When Donald Trump comes to Washington on January 20, his YouTube supporters Diamond and Silk will be travelling to the capital with him. Then, they will turn round and go home.
Over the course of the tycoon’s campaign, Diamond and Silk served as two of the president-elect’s biggest surrogates to the African-American community, talking him up on their hit video blogs, speaking alongside him at rallies and appearing as celebrity guests at campaign offices. But like many of Mr Trump’s high-profile surrogates who campaign for and on his behalf, they have not been offered a job in the administration, something they say suits them just fine.
“If Donald Trump asked us to come serve, we would come and serve the country,” Lynette Hardaway, who is known as Diamond, said in an interview. “But I think our voices will best serve Donald Trump outside of DC.”
She added: “I wouldn’t do well in a cabinet.”
As Mr Trump’s administration starts to take shape, a clearer idea is emerging of who among the members of the president-elect’s motley campaign bandwagon will be coming to Washington with him — and who, so far, has been left without a prime role on the team.
Among the high-profile campaign surrogates successful in securing jobs in the administration are Kellyanne Conway, Mr Trump’s smooth-talking and even-keeled campaign manager, who will become counsellor to the president, and Omarosa Manigault, a former contestant on Mr Trump’s The Apprentice reality TV show who this week was named assistant to the president and director of communications for the office of public liaison.
Other prominent surrogates who supported the president-elect early and loudly have retreated into the background, some with a whimper, others with a bang.
Jason Miller, Mr Trump’s senior communications adviser during the campaign, was named White House communications director before Christmas, but then withdrew his candidacy citing family reasons. His withdrawal came not long after AJ Delgado, another Trump cable news surrogate, posted a series of tweets, calling Mr Miller “the baby daddy” and appearing to call him “The 2016 version of John Edwards”. Mr Edwards, a former US senator and Democratic presidential candidate, had an extramarital affair with his campaign videographer.

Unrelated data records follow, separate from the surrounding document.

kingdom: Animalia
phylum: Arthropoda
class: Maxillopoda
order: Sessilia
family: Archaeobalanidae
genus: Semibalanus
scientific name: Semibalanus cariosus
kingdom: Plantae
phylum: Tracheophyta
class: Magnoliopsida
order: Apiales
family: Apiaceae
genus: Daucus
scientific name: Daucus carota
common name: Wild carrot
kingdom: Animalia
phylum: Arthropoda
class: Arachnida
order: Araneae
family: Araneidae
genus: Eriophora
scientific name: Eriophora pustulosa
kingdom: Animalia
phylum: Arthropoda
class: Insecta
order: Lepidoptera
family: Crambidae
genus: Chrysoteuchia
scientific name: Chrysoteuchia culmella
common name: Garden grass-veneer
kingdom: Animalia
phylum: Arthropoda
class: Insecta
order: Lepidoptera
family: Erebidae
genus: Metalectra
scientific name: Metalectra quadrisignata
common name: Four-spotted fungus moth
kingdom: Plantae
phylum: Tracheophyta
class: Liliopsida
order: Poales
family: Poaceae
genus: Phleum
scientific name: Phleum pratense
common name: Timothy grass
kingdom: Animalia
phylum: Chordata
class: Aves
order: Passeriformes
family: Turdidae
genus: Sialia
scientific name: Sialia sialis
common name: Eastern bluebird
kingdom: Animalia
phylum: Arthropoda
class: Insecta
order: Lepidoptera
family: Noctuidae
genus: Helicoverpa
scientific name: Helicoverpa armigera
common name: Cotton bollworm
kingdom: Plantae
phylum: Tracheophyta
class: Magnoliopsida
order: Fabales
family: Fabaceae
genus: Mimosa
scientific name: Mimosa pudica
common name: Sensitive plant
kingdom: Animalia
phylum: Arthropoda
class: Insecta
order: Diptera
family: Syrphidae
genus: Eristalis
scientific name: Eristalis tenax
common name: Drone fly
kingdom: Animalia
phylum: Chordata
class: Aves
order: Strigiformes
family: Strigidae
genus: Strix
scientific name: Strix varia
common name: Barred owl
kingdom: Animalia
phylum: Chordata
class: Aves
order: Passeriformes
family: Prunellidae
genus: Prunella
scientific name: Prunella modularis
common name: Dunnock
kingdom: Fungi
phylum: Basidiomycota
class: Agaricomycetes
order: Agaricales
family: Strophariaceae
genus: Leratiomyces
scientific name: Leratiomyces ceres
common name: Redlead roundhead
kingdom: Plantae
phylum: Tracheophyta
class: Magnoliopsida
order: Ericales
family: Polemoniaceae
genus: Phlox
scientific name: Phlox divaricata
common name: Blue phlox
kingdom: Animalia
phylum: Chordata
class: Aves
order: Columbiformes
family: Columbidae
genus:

Ms Delgado later deactivated her Twitter account. She is listed as a senior adviser on the transition team, while Mr Miller had been Mr Trump’s transition communications director.
Elsewhere, Katrina Pierson, Mr Trump’s national spokesperson for most of the campaign and a mainstay of cable news, remains a senior adviser to the transition but as of this week had not been given a formal job in the administration.
Chris Christie, the New Jersey governor who broke ranks with his party to support Mr Trump early in the Republican primary, appears to have been officially shut out of the cabinet, despite once being seen as a likely contender for vice-president or attorney-general.
Last year, Mr Christie was demoted as head of Mr Trump’s transition team to vice-chair — even as one of his former aides, Bill Stepien retained his senior position on the transition team, eventually being named Mr Trump’s White House political director this past week.
The Trump campaign did not respond to requests for comment on the surrogate appointments, and declined to make the surrogates who remain members of the transition team available for interview.
While some of Mr Trump’s picks might seem unusual on the surface, it is worth, at least in the beginning, giving them the benefit of the doubt, said Carl Sferrazza Anthony, historian of the National First Ladies’ Library, citing the example of Ms Manigault. “There has clearly got to be some strength and some talents she possess that wouldn’t seem analogous to being a reality TV actor,” he said. “It’s certainly not for name recognition that I think she is being named to that position.”
(Indeed, Ms Manigault previously held several junior level posts in Bill Clinton’s White House.)
How much the arrival of the Trump family will change Washington is still to be determined, said Gil Troy, an American presidential historian and professor at McGill University.
“What’s particularly interesting about Trump is he is completely outside the system and changing the rules in so many ways,” Mr Troy said, citing as an example the decision of Melania Trump and their son Barron to remain in Manhattan for the rest of the school year, rather than taking up residence as the immediate first family.
Still, Mr Troy said there was a risk of overestimating how much Mr Trump and his circle of campaign surrogates might end up changing the capital. “On the one hand, Washington is, was and always will be Washington. There is a certain kind of continuity about Washington that withstands presidents,” he said.